Moya's team quickly learned which TMCs were capable—and which weren't. "You could very soon divide between those with an appetite to think, co-create and grow versus those offering vanilla solutions and an attitude of, 'This is what has always worked,' " she said.
Pitch Perfect
Harbour Energy spent even more time than Randstad on briefing TMCs, to the extent that Taylor invited four candidates "into dynamic workshops where I pitched to them rather than them pitching to me. They kept asking, 'Is there absolutely nothing that you want us to do?' We said, 'No, we just want you to come and listen: Are we a company that you that that you feel you could work with?' "
Across a full day for each TMC prospect, Taylor's global travel team made their "pitch," followed by representatives from IT, travel risk management, emergency response, finance, data privacy and project management. "We could have done with a day and a half in all honesty because we had so much to say," said Taylor.
Only three functions were allowed to ask the TMC questions to qualify them on compliance grounds: IT, emergency response and travel risk management. The only other exception to the one-way communication was that the TMCs were asked to give an overview of their business model and growth plans for the next five years.
After the pitches, one of the four TMCs pulled out, and Harbour Energy finally issued a truncated RFP to the remaining three, at which stage another withdrew because it concluded it could not serve the company fully in all markets. Then followed two days of workshops on such issues as technology, plus scenarios such as how to handle workers evacuated from a platform in the North Sea.
Taylor said he is delighted with the outcome. "Every business unit feels like it has had a seat at the table," he said. "It was a unanimous decision on who we went with. We did put them through a lot of different workshops, but I feel like the time we invested has really started to pay off now that we're going through the contracting."
Cultural Questions
For Wood's Danny Cockton, his alternative approach was all about establishing cultural alignment. Another oil and gas company like Harbour Energy with workers in potentially challenging locations, he wanted to know: "Have we got the right people together in the room to make decisions? When the proverbial hits the fan, how do the teams work together? I wanted to see how they reacted and their interest and appetite."
Cockton quickly learned answers to those questions when he invited four TMCs to bring their teams to visit his in Aberdeen, Scotland, within a three-month window. "I got four very different responses," he said. "One couldn't even get a meeting together. One just wanted to do a couple of hours on the phone, not via Teams.
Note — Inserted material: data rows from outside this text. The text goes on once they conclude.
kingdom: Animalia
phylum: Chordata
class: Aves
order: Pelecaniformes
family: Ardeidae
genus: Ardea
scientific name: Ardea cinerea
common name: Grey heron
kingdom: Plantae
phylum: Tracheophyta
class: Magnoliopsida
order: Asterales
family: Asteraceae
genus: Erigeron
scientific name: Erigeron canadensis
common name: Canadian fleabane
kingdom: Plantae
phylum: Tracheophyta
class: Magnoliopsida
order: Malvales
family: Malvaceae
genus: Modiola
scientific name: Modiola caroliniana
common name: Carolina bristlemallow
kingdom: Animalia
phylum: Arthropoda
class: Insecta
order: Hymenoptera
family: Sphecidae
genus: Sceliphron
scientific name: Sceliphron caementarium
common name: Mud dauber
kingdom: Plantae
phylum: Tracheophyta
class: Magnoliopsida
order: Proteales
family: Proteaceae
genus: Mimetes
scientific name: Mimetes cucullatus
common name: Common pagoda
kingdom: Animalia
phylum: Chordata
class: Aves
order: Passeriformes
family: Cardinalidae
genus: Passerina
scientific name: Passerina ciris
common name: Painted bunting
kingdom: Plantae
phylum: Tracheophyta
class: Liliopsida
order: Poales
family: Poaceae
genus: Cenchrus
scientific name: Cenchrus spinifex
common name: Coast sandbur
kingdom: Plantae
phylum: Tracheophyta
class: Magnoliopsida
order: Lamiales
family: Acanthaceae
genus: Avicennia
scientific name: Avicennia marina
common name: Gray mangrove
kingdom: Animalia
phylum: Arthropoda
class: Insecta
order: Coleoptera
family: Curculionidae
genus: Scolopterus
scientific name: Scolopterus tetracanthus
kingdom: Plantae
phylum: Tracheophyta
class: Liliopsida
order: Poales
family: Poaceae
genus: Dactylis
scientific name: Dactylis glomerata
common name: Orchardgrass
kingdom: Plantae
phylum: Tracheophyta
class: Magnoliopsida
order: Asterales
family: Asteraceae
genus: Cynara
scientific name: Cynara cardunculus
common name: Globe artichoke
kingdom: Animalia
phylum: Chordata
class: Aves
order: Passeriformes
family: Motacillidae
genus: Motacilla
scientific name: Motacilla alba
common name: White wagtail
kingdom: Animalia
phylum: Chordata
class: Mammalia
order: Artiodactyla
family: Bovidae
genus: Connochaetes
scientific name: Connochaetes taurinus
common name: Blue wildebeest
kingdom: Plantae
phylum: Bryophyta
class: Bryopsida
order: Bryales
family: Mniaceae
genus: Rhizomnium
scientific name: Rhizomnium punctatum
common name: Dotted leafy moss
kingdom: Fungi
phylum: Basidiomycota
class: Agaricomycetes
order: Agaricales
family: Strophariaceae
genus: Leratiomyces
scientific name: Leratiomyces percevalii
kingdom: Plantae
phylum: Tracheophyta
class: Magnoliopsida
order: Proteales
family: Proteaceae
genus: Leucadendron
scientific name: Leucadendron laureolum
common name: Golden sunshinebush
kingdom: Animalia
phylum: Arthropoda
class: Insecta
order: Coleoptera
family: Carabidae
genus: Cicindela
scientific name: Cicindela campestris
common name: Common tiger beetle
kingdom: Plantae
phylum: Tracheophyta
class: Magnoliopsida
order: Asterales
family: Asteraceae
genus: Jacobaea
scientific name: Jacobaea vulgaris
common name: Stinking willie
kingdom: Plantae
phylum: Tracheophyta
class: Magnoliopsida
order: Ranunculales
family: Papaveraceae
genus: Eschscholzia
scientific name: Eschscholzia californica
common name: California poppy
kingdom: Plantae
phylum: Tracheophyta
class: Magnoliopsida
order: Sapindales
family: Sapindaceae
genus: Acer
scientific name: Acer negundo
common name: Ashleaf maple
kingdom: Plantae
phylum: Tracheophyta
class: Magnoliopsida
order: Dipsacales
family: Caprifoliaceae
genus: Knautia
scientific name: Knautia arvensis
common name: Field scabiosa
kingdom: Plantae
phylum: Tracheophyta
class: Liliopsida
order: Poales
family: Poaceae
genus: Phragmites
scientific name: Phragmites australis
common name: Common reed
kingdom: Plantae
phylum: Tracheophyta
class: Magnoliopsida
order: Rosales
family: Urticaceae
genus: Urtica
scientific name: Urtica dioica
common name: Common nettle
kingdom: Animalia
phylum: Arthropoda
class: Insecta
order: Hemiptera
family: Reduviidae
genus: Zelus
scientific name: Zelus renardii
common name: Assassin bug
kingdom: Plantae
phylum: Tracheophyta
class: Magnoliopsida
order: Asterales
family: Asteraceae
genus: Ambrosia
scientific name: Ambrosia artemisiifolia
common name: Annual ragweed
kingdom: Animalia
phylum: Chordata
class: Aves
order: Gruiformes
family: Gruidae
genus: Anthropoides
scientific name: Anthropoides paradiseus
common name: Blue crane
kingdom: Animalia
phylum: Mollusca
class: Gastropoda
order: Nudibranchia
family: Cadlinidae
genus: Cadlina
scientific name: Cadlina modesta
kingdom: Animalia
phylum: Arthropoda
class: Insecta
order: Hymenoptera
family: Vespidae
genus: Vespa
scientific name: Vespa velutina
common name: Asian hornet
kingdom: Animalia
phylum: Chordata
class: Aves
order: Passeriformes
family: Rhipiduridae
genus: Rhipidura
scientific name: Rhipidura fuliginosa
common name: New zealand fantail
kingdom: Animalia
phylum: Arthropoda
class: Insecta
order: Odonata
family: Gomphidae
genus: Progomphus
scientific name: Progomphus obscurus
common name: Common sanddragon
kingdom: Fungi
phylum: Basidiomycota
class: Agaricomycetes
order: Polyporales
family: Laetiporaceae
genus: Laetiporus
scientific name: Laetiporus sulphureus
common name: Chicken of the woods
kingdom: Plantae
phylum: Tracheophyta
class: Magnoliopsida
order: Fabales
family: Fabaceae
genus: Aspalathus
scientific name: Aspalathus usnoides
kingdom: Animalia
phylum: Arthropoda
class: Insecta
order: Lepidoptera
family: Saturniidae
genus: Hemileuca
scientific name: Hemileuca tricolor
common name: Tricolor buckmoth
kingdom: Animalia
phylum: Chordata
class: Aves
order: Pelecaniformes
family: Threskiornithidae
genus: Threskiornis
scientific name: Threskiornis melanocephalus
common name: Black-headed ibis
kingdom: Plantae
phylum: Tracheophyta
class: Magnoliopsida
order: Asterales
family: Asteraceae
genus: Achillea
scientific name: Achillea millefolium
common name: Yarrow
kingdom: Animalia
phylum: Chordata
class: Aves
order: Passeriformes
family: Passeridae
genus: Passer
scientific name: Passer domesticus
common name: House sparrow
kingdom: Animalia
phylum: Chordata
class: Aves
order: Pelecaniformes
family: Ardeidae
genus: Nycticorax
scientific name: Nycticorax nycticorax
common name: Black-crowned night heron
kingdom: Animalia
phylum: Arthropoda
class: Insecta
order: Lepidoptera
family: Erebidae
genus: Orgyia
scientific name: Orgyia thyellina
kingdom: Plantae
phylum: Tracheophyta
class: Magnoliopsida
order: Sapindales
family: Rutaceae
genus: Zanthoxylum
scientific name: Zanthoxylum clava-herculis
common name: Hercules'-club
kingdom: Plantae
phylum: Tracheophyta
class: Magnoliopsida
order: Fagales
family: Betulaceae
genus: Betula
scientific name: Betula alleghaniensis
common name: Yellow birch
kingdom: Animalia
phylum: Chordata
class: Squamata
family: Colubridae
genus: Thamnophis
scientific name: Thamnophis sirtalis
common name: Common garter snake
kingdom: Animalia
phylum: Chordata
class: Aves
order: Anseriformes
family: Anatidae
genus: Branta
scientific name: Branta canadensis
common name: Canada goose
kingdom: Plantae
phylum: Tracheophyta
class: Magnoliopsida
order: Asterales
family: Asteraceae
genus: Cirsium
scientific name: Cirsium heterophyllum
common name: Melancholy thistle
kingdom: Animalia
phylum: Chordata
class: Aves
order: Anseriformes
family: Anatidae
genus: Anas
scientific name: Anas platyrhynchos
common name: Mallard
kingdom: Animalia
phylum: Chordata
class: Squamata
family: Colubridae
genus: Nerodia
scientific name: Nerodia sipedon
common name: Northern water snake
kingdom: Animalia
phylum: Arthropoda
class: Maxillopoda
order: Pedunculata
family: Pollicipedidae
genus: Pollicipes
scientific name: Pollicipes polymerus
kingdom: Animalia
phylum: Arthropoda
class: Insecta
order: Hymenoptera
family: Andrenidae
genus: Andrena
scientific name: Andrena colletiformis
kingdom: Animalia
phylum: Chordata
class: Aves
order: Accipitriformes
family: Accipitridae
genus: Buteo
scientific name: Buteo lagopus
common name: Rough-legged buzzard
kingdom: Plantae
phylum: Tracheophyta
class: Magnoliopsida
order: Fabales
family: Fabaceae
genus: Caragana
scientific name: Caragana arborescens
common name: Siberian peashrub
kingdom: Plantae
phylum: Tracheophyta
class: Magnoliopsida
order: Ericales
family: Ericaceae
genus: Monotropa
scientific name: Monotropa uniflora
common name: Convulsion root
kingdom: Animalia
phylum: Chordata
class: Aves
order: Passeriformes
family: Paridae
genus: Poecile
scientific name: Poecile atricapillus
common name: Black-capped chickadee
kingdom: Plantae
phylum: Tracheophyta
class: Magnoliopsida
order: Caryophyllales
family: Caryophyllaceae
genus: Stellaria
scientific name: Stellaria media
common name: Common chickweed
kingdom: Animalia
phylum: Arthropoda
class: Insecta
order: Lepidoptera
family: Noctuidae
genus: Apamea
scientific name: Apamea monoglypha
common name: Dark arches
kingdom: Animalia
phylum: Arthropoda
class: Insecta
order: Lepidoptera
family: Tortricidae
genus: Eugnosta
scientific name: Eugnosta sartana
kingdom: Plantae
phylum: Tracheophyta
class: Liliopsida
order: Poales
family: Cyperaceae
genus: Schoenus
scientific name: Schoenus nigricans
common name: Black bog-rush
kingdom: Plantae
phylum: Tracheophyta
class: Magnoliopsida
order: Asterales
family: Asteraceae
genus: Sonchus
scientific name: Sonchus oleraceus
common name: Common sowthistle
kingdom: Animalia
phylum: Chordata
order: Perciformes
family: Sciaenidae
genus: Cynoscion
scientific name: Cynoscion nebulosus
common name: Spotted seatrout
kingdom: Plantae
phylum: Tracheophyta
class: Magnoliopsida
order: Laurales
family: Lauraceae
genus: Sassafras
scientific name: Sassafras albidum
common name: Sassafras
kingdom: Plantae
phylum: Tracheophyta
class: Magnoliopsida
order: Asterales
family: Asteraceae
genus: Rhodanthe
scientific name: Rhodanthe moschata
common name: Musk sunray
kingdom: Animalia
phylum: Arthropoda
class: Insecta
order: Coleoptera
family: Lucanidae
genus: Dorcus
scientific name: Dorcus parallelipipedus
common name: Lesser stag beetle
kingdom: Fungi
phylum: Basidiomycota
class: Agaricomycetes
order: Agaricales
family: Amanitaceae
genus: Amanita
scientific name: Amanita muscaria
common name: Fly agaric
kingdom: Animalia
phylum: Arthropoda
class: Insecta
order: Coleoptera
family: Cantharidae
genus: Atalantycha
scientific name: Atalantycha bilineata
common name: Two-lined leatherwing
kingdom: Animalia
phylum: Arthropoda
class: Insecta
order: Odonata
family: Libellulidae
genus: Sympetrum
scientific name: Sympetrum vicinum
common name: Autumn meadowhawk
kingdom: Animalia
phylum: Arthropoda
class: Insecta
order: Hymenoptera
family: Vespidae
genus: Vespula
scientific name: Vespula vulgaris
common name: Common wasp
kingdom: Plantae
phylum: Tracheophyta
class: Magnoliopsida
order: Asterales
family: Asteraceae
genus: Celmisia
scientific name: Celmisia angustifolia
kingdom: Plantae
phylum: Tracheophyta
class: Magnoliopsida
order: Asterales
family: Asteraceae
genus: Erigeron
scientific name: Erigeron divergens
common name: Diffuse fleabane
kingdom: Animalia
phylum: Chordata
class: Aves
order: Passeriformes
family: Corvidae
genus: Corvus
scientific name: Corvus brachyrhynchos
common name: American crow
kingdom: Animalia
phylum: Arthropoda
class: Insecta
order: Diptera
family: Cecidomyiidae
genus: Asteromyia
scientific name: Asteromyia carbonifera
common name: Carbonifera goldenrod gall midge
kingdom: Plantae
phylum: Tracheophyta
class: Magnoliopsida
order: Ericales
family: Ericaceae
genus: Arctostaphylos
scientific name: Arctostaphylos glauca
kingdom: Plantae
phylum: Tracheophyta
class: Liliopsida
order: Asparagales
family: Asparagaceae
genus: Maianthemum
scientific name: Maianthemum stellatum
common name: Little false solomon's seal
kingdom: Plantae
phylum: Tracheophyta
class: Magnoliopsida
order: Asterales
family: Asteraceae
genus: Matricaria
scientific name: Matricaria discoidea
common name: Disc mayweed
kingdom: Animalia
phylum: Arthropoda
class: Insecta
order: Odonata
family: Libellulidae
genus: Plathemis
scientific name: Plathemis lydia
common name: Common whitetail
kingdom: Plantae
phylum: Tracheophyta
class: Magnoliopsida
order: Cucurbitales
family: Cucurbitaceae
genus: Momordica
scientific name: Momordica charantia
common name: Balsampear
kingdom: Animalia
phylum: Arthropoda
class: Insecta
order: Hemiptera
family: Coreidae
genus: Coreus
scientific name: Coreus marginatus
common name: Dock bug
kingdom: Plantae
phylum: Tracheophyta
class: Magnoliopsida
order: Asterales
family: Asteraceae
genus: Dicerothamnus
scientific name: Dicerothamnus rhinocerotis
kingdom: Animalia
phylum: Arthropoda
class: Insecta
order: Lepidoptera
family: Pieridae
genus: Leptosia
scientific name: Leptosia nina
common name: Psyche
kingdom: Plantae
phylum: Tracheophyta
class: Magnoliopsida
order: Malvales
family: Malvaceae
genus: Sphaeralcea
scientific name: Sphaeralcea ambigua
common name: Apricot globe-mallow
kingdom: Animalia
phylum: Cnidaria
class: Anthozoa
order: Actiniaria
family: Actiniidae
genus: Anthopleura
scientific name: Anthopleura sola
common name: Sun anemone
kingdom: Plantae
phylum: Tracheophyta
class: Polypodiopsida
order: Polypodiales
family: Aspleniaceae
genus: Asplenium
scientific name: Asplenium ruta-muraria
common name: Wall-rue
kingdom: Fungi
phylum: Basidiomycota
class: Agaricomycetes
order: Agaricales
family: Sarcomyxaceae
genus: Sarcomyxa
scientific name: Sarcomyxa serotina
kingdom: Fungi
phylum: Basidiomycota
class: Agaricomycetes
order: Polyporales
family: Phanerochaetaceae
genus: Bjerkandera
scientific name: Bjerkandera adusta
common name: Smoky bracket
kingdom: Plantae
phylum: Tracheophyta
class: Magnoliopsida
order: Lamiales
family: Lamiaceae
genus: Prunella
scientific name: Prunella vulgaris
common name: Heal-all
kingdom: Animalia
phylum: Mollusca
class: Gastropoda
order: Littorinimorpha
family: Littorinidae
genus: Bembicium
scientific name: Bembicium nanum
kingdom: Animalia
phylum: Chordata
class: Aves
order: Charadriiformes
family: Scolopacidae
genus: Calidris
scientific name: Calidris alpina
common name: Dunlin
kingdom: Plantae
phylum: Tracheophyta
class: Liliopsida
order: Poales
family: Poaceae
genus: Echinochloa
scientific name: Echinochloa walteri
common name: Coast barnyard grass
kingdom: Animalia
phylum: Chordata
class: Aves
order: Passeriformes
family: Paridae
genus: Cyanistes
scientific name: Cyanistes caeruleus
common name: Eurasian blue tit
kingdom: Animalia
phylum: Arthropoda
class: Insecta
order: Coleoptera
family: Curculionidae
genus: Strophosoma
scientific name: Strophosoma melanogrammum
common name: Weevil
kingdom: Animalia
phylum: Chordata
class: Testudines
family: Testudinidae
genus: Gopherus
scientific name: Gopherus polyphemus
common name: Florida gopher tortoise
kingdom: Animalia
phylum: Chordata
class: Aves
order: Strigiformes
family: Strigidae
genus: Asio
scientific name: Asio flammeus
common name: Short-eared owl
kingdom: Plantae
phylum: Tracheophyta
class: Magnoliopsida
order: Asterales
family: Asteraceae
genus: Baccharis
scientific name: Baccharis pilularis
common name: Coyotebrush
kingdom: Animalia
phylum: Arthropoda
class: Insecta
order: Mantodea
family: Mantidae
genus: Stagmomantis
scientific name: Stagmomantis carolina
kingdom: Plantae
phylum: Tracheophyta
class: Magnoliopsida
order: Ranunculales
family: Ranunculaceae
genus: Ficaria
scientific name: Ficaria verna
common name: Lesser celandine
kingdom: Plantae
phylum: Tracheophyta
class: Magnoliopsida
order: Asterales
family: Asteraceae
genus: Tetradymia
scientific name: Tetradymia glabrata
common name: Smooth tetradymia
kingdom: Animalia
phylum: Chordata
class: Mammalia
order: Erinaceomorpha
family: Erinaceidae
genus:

One said, 'Come down to our office and we'll dial in people as and when we need them.'
"But I got another which packed up all their leadership team, sent them up to Aberdeen for two days, booked a meeting room and a dinner table, and we sat around and chewed the fat, understood each other, got a feel for each other and argued a little bit, but in a positive and constructive way. That was ATPI [now Direct Travel], and they got the job." Getting to know ATPI deeply and early, Cockton added, made the subsequent implementation of 32 countries in 66 much smoother because "people were beginning to trust each other already."
Festive Road's Ellis is convinced all parties benefit from an engagement first, RFP later approach. "We find ambitious T&E leaders want to go with this. They tell us it's so much more effective, and some have even adopted the process for categories other than travel," she said. "It does take more time, but we find the TMCs are also fine with that because it's quality time with the client, so they can craft their offer in a way that is meaningful."